• SUPPLIED INFORMATION

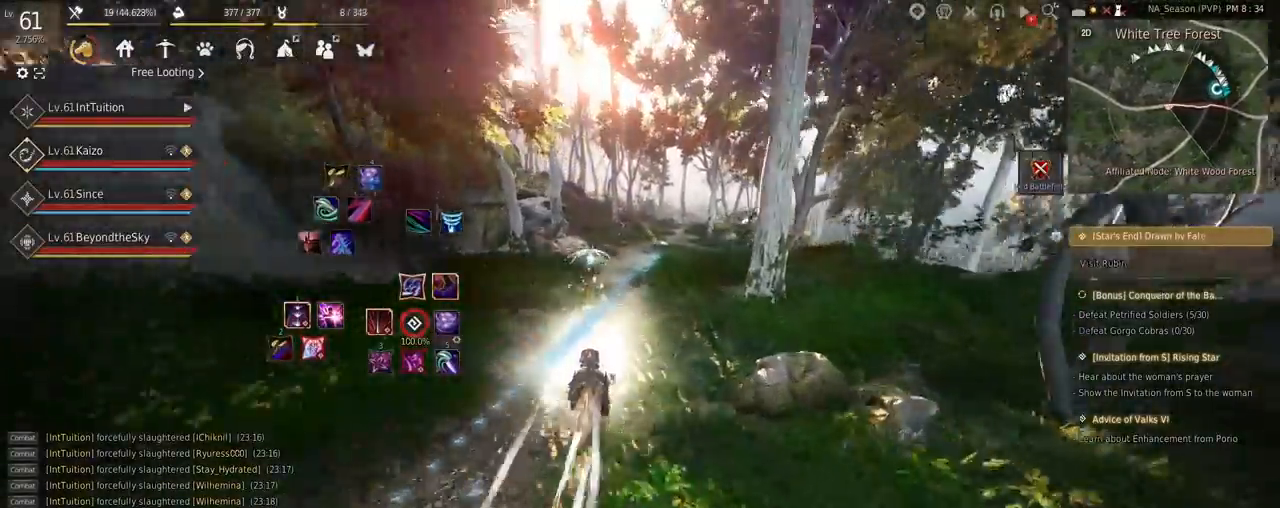
{"keys": ["a", "f", "shift"], "mouse": [], "events": []}
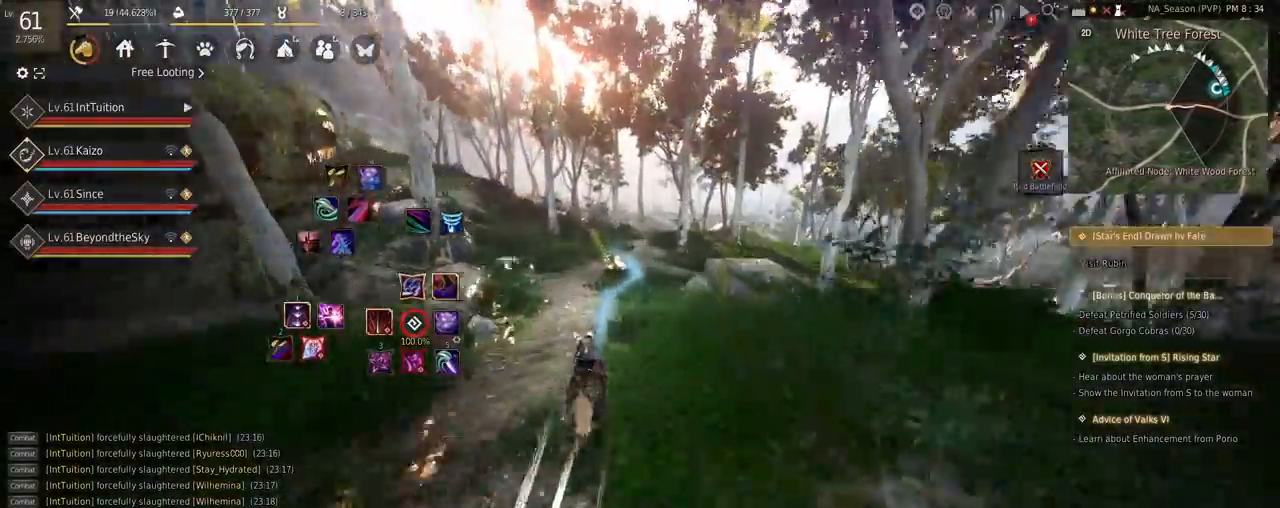
{"keys": ["a", "f", "shift"], "mouse": [], "events": [[234, "s", "down"], [300, "s", "up"], [417, "w", "down"], [500, "w", "up"]]}
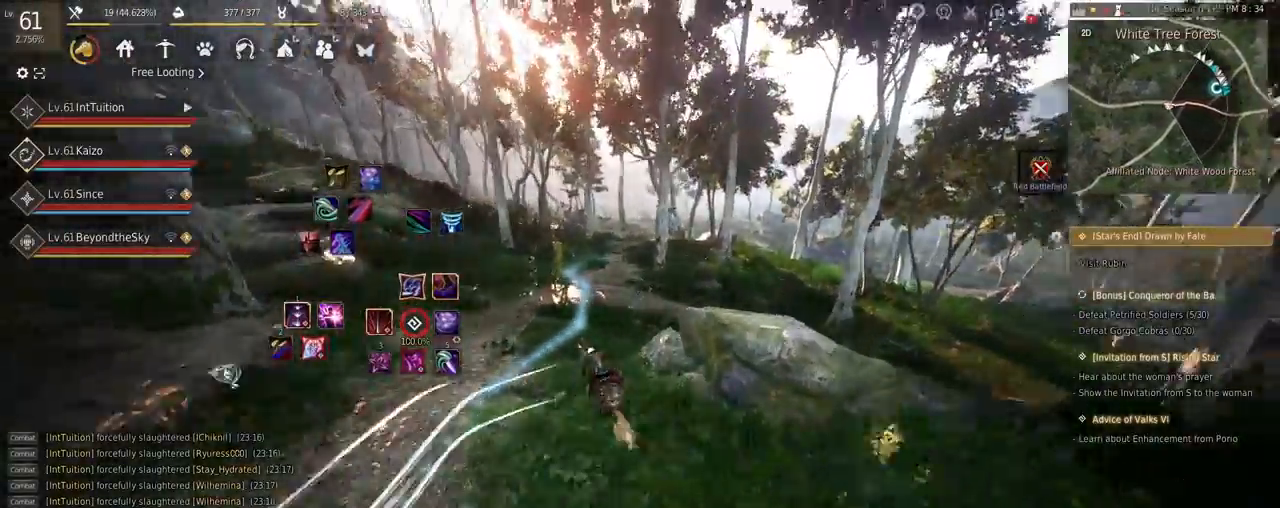
{"keys": ["a", "f", "shift"], "mouse": [], "events": []}
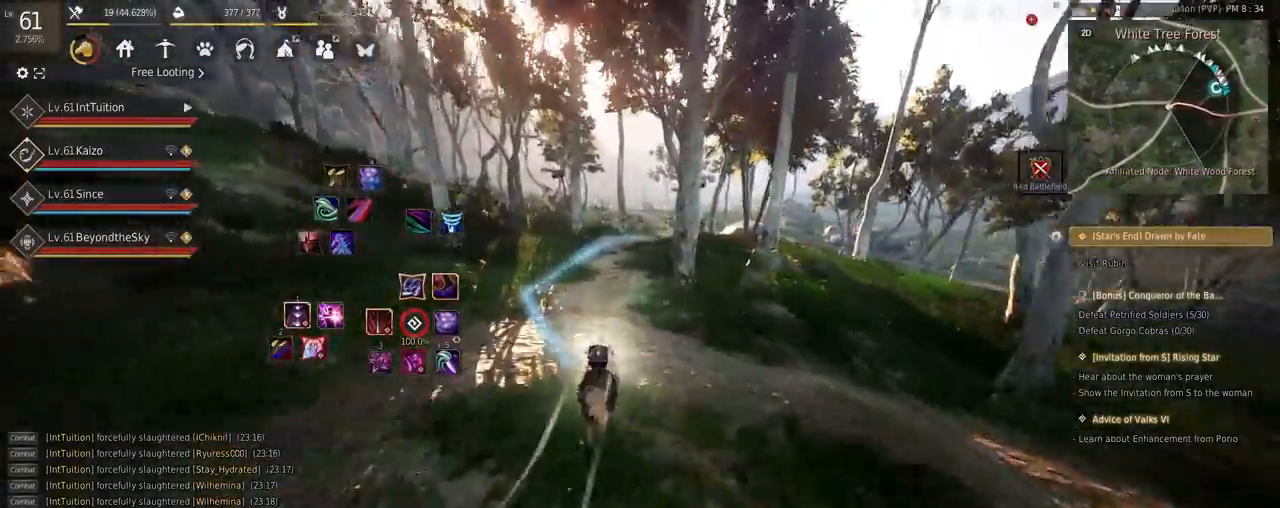
{"keys": ["a", "f", "shift"], "mouse": [], "events": []}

• YOUR ASSIGNMENT
All of the data is to be returned exactly, with no pictures included.

• WRITTEN RESPONSE
{"keys": ["a", "f", "shift"], "mouse": [], "events": []}
{"keys": ["a", "f", "shift"], "mouse": [], "events": [[234, "s", "down"], [300, "s", "up"], [417, "w", "down"], [500, "w", "up"]]}
{"keys": ["a", "f", "shift"], "mouse": [], "events": []}
{"keys": ["a", "f", "shift"], "mouse": [], "events": []}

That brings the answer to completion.